Verhandlungen um die Schulgebäude werden fortgesetzt

Freie Waldorfschule Bonn

Wo ein Wille ist, ist auch ein Weg. Wie dieser jedoch aussehen wird und wohin er führt, entscheidet sich erst beim Gehen. In seiner Ausgabe vom 13.07.2013 berichtet der Bonner Generalanzeiger unter der Überschrift „Streit um Kauf- und Mietvertrag – Fonds droht Trägerverein mit Klage“ über eine Räumungsklage des Schulbaufonds gegen die Freie Waldorfschule Bonn. Im Dialog soll jetzt eine Lösung gefunden werden, von der alle Beteiligten profitieren.

Mit der jetzt eingeleiteten Räumungsklage haben die Vertreter des Schulbaufonds, dem die Unterrichtsgebäude der Schule gehören, einen deutlichen Schritt getan. Sie setzen ein Zeichen, dass sie die herrschenden Spannungen jetzt endgültig beseitigen wollen. Das will auch die Schulgemeinschaft an der Waldorfschule, bestehend aus Schülern, Eltern, Lehrern und Mitarbeitern sowie Freunden und Förderern. Sie haben sich gemeinsam dafür ausgesprochen, die sich bietenden Chancen zu ergreifen.

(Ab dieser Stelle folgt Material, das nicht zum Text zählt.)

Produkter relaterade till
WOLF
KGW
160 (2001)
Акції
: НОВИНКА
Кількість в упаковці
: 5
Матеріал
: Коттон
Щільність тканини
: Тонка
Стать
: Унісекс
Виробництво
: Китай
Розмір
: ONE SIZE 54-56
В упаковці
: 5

Auch die Leistungen der Vergangenheit würdigen


Mit der Entscheidung Anfang Juli, den bestehenden Mietvertrag auslaufen zu lassen, hat die Schulgemeinschaft auch den Wunsch verbunden, die Schulgebäude vom Fonds zu kaufen. Dabei sind sich alle Beteiligten sehr bewusst, was der Schulbaufonds in den vergangenen 20 Jahren für die Freie Waldorfschule Bonn getan hat. Im Wissen um die gemeinsame Vergangenheit müsse man den Blick jetzt nach vorne richten und mutig in die Zukunft gehen, um eine tragfähige Einigung zu erreichen. Das, was in der Vergangenheit begonnen wurde, sollte heute nicht zu seinem Ende werden.

Fest steht: Der Dialog mit dem Schulbaufonds soll fortgesetzt werden. Das letzte Wort ist noch nicht gesprochen. Jetzt stehen die nächsten Schritte an.